I made this look harder than it really is. I was just trying to show you that it follows from the definitions, not any intuition. But it’s obvious: if you have $n$ events that are equally likely, each one has probability $1/n.$

Example 1. Suppose we have a coin that can land either heads up or tails up—let’s ignore the possibility that it lands on its edge! Then

$X = \{ H, T\}$

If we assume these two events are equally probable, we must have

$\displaystyle{ p_H = p_T = \frac{1}{2} }$

Note I said “if we assume” these two events are equally probable. I didn’t say they actually are! Are they? Suppose we take a penny and flip it a zillion times. Will it land heads up almost exactly half a zillion times?

Probably not! The treasury isn’t interested in making pennies that do this. They’re interested in making the head look like Lincoln, and the tail look like the Lincoln national monument:

Or at least they used to. Since the two sides are different, there’s no reason they should have the exact same probability of landing on top.

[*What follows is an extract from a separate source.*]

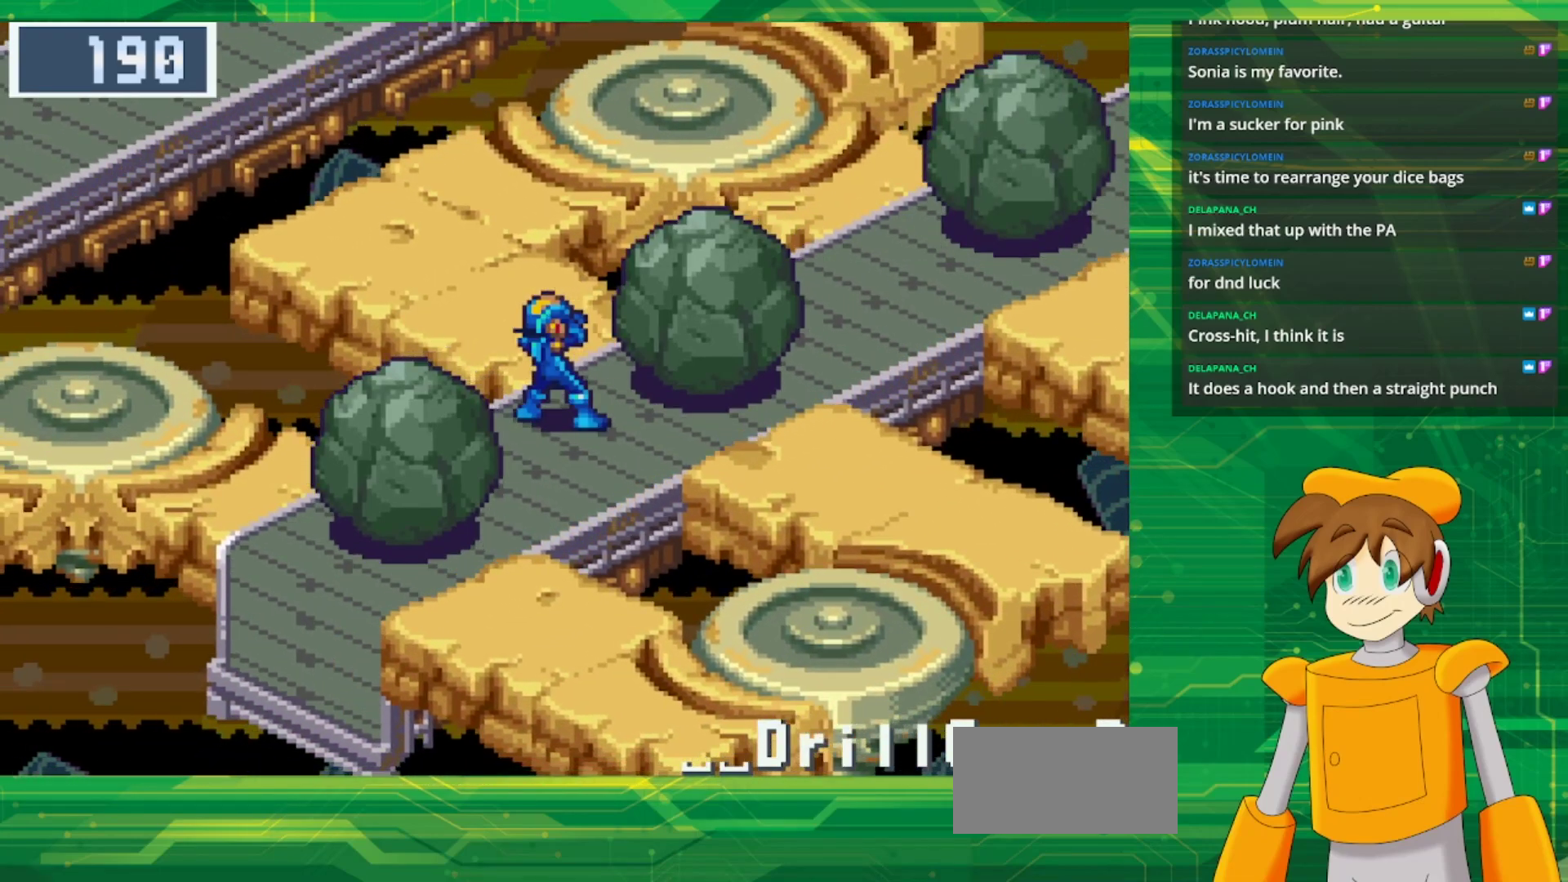
{"buttons": ["B", "DPAD_DOWN"], "events": [[83, "DPAD_RIGHT", "down"], [483, "DPAD_RIGHT", "up"]]}
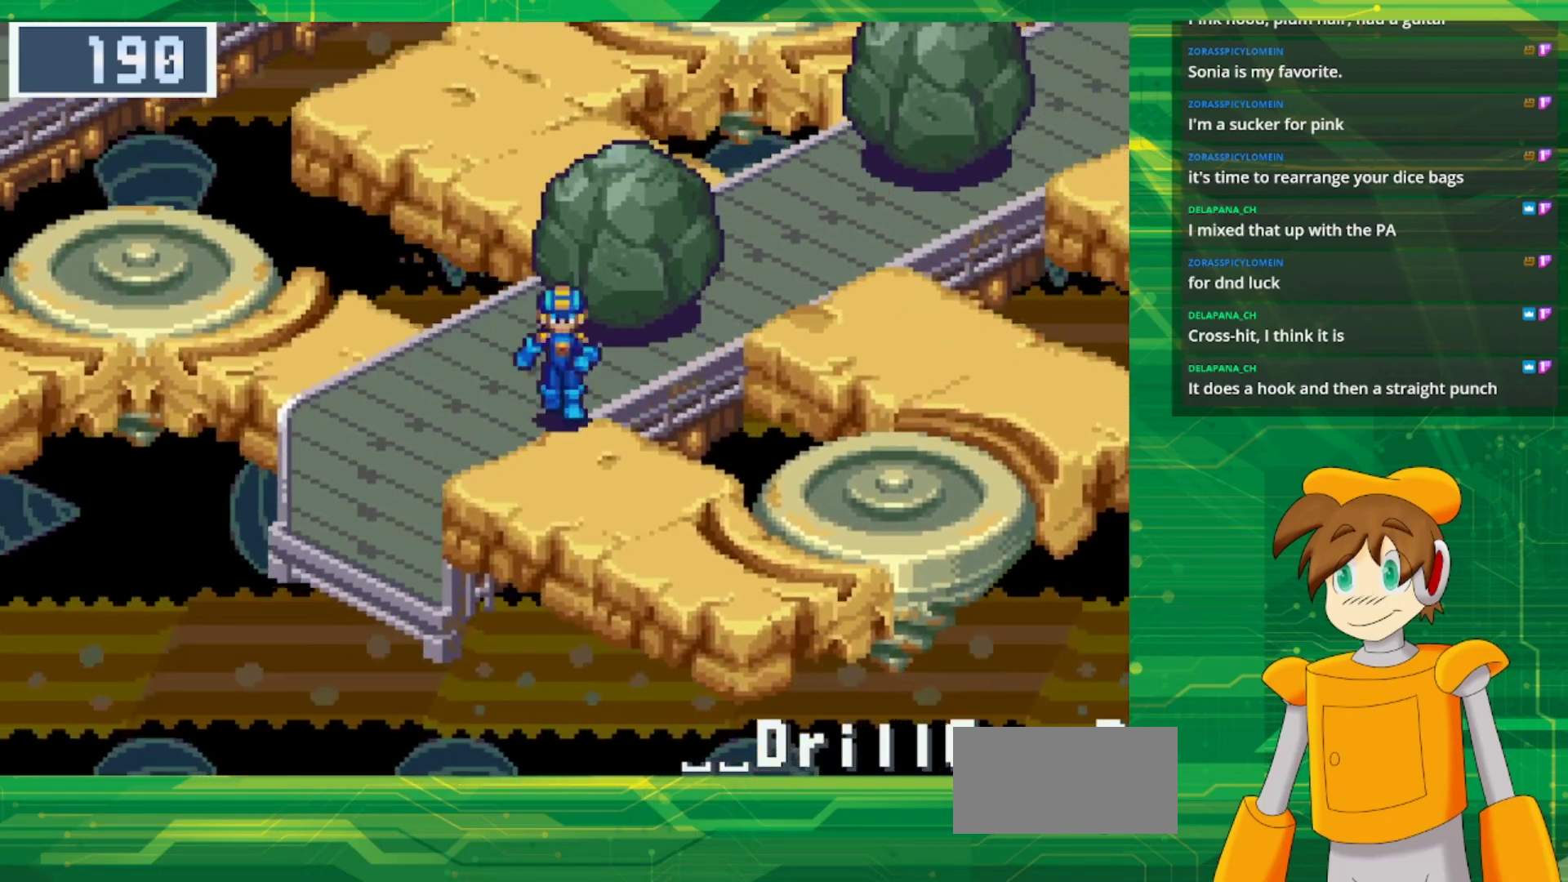
{"buttons": ["B", "DPAD_UP", "DPAD_RIGHT"], "events": [[17, "DPAD_LEFT", "down"], [67, "DPAD_LEFT", "up"], [117, "DPAD_RIGHT", "down"], [300, "DPAD_DOWN", "up"], [400, "DPAD_UP", "down"]]}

In fact nobody seems to have measured the difference between heads and tails in probabilities for flipping pennies. For hand-flipped pennies, it seems whatever side that starts on top has a roughly 51% chance of landing on top! But if you spin a penny, it’s much more likely to land tails up:

The coin flip: a fundamentally unfair proposition?, Coding the Wheel.

Example 2. Suppose we have a standard deck of cards, well-shuffled, and assume that when I draw a card from this deck, each card is equally likely to be chosen. What is the probability that I draw the ace of spades?

If there’s no joker in the deck, there are 52 cards, so the answer is 1/52.

Let me remind you how a deck of cards works: I wouldn’t want someone to fail the course because they didn’t ever play cards! Here are the 52 cards in a standard deck. Here’s what they all look like (click to enlarge):

As you can see, they come in 4 kinds, called suits. The suits are:

• clubs: ♣

diamonds: ♦

hearts: ♥

Two suits are black and two are red. Each suit has 13 cards in it, for a total of 4 × 13 = 52. The cards in each suit are numbered from 1 to 13, except for four exceptions. They go like this:

A, 2, 3, 4, 5, 6, 7, 8, 9, 10, J, Q, K

A stands for ‘ace’, J for ‘jack’, Q for ‘queen’ and K for ‘king’.

### Probabilities of subsets

If we know a probability distribution on a finite set $X$, we can define the probability that an event in some subset $S \subseteq X$ will occur. We define this to be

$\displaystyle{p(S) = \sum_{i \in S} p_i }$

For example, I usually have one of three things for breakfast:

$X = \{ \textrm{oatmeal}, \textrm{waffles}, \textrm{eggs} \}$

I have an 86% chance of eating oatmeal for breakfast, a 10% chance of eating waffles, and a 4% chance of eating eggs and toast. What’s the probability that I will eat oatmeal or waffles? These choices form the subset

$S = \{ \textrm{oatmeal}, \textrm{waffles} \}$

and the probability for this subset is

$p(S) = p_{\textrm{oatmeal}} + p_{\textrm{waffles}} = 0.86 + 0.1 = 0.96$

Here’s an example from cards:

Example 2. Suppose we have a standard deck of cards, well-shuffled, and assume that when I draw a card from this deck, each card is equally likely to be chosen. What is the probability that I draw a card in the suit of hearts?

Since there are 13 cards in the suit of hearts, each with probability 1/52, we add up their probabilities and get

$\displaystyle{ 13 \times \frac{1}{52} = \frac{1}{4} }$

This should make sense, since there are 4 suits, and as many cards in each suit.

### Card tricks

This is just a fun digression. The deck of cards involves some weird numerology. For starters, it has 52 cards. That’s a strange number! Where else have you seen this number?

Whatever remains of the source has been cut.